Cross-Linkable Polymer-Based Multi-layers for Protecting Electrochemical Glucose Biosensors against Uric Acid, Ascorbic Acid, and Biofouling Interferences.

Abstract

The lifetime of implantable electrochemical glucose monitoring devices is limited due to the foreign body response and detrimental effects from ascorbic acid (AA) and uric acid (UA) interferents that are components of physiological media. Polymer coatings can be used to shield biosensors from these interferences and prolong their functional lifetime. This work explored several approaches to protect redox polymer-based glucose biosensors against such interferences by designing six targeted multi-layer sensor architectures. Biological interferents, like cells and proteins, and UA and AA interferents were found to have individual effects on the current density and operational stability of glucose biosensors, requiring individual protection and treatment. Protection against biofouling can be achieved using a poly(2-methacryloyloxyethyl phosphorylcholine-co-glycidyl methacrylate) (MPC) zwitterionic polymer coating.
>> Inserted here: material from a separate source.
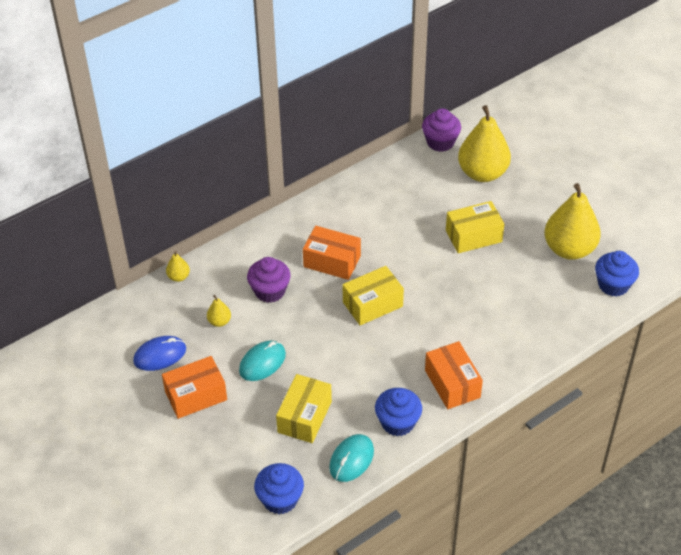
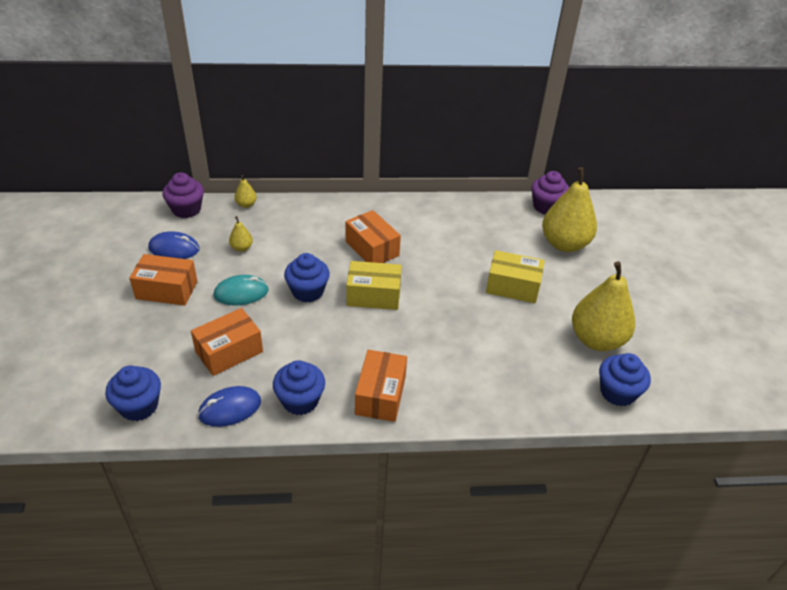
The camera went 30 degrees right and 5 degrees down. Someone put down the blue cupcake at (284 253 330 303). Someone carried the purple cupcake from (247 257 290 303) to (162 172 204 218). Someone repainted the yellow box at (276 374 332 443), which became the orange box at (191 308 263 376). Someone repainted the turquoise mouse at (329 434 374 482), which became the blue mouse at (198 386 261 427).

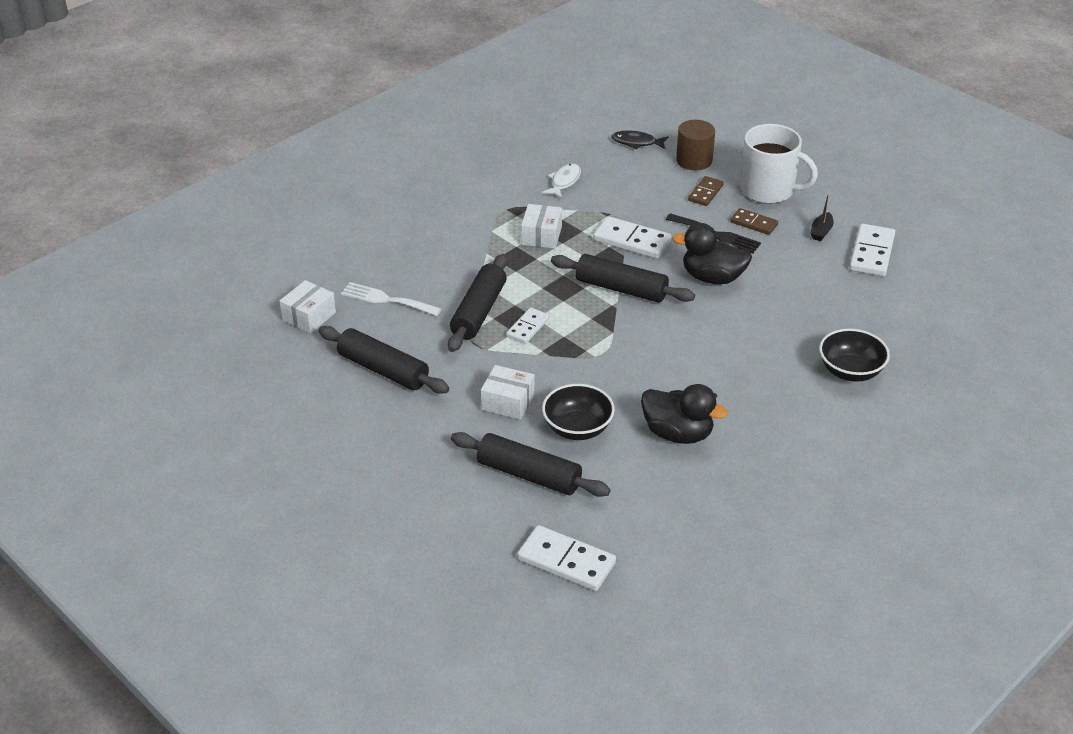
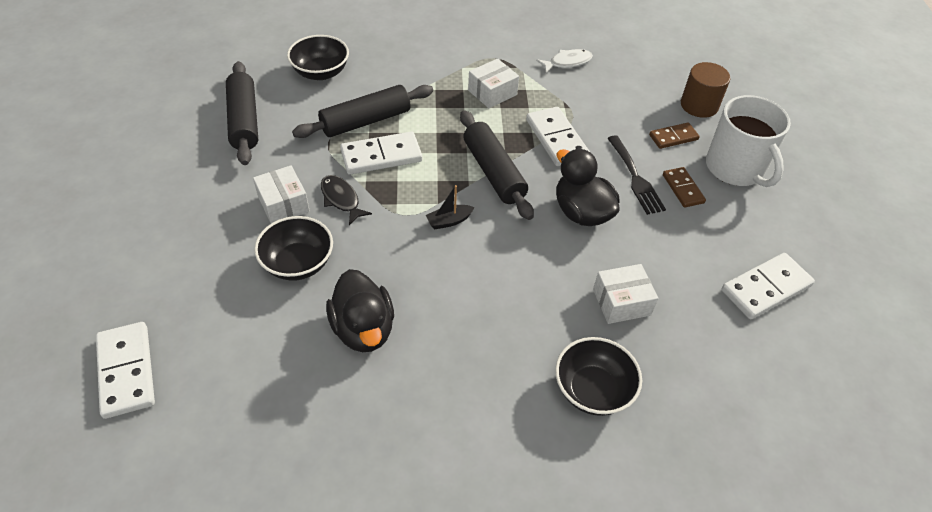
The camera went 40 degrees right and 10 degrees up. Someone took away the black rolling pin at (451 432 611 497). Someone carried the white box from (279 280 336 334) to (593 264 658 324). Someone carried the black fish from (611 130 668 149) to (321 175 372 225). Someone carried the black boat from (810 194 833 241) to (426 185 474 229). Someone swapped the white fork at (341 282 442 316) for the black bowl at (287 35 349 80). Someone scaled the white domino at (506 307 550 344) by 1.62.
An enzyme-scavenging approach was compared to electrostatic repulsion by negatively charged polymers for protection against AA and UA interferences. A multi-layer novel polymer design (PD) system consisting of a cross-linkable negatively charged polyvinylimidazole-polysulfostyrene co-polymer inner layer and a cross-linkable MPC zwitterionic polymer outer layer showed the best protection against AA, UA, and biological interferences. The sensor protected using the novel PD shield displayed the lowest mean absolute relative difference between the glucose reading without the interferent and the reading value with the interferent present and also displayed the lowest variability in sensor readings in complex media. For sensor measurements in artificial plasma, the novel PD extends the linear range (R2 = 0.99) of the sensor from 0-10 mM for the control to 0-20 mM, shows a smaller decrease in sensitivity, and retains high current densities. The application of PD multi-target coating improves sensor performance in complex media and shows promise for use in sensors operating in real conditions.